Date Approved

2021

Date Posted

2024

Degree Type

Open Access Dissertation

Degree Name

Doctor of Philosophy (PhD)

Department or School

Teacher Education

Committee Member

Rebecca Martusewicz, EdD, Co-Chair

Committee Member

Paul Ramsey, PhD, Co-Chair

Committee Member

Joe Bishop, PhD

Committee Member

Gary Schnakenberg, PhD

Abstract

This research provides critical discourse analysis (CDA) of primary archival materials that captured the experiences of Central Asian people in the early 1900s first by the Tsarist and later the Bolshevik governments in Central Asia (CA). Using two postcolonial theories, an EcoJustice theoretical approach and settler colonialism, I parse out colonial discourses that created a new social, economic, and ecological order which drastically altered the ecosystem and lifestyles of both pastoral nomads and sedentary populations like the merchants, farmers, craftsmen, and intellectuals. Using archival materials, I tell the story of how these settler colonizers first degraded Central Asian people and then dispossessed/displaced them to further their economic and geographic gain. Then, to deny their wrongdoing to the land and people of CA, they created settler colonial systems like schools and knowledge production uplifting settlers’ way of being, history, and actions to normalize their violence and manufacture the consent of the locals and the world to their actions. These colonial impositions caused an enclosure of ecological commons, famine that took the lives of many in CA, and the rise of monoculture that left Central Asian people vulnerable to further upheavals.

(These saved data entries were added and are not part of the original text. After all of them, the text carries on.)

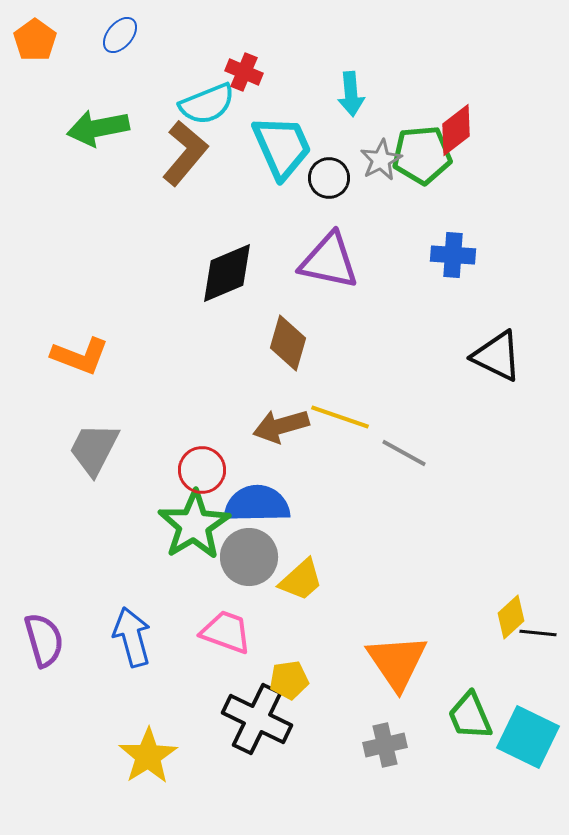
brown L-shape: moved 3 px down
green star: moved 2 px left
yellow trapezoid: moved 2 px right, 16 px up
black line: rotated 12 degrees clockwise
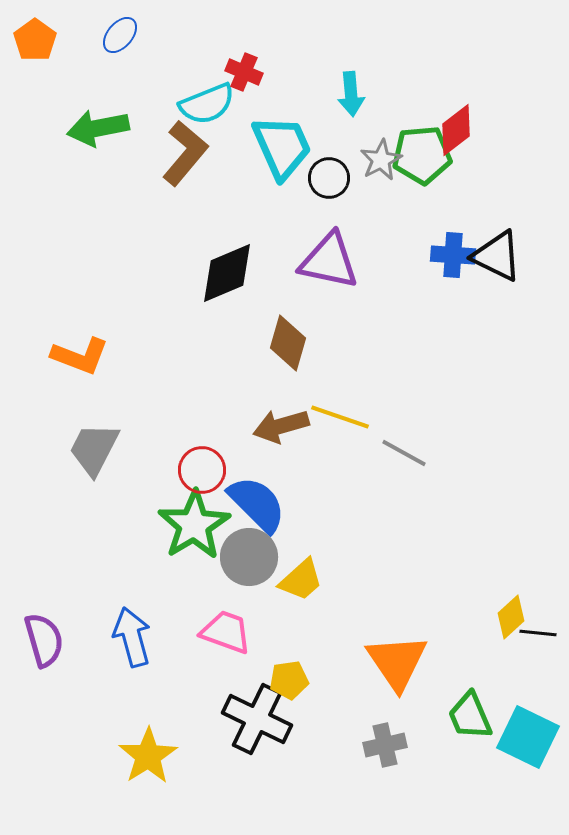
black triangle: moved 100 px up
blue semicircle: rotated 46 degrees clockwise
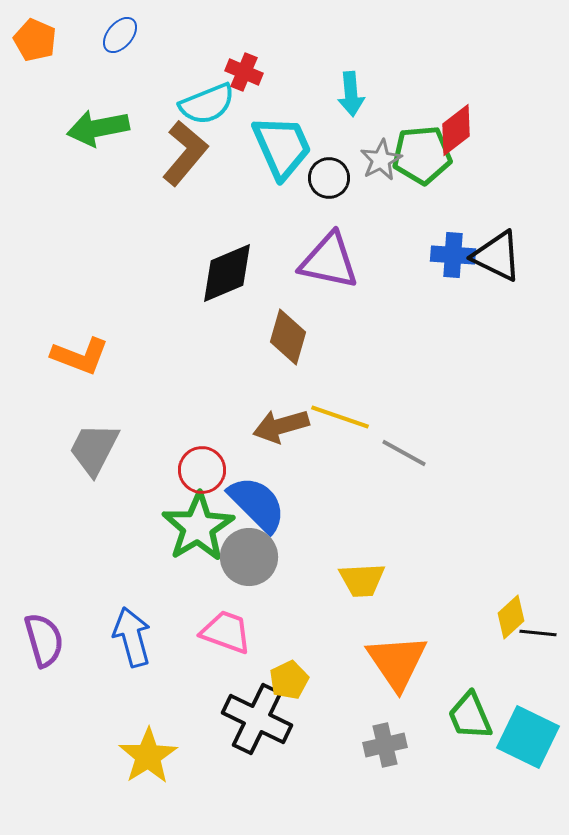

My research shows the same colonial discourses that portrayed Central Asian people then are still actively shaping CA today. Thus, challenging the history of CA told from the imperial perspective, I argue to deconstruct the knowledge and colonial discourses that still justify ongoing control, colonization, and ecological and social devastation exercised on “third world countries” and urge for the importance of grassroot changes that recognize cultural and ecological interconnectedness and interdependence.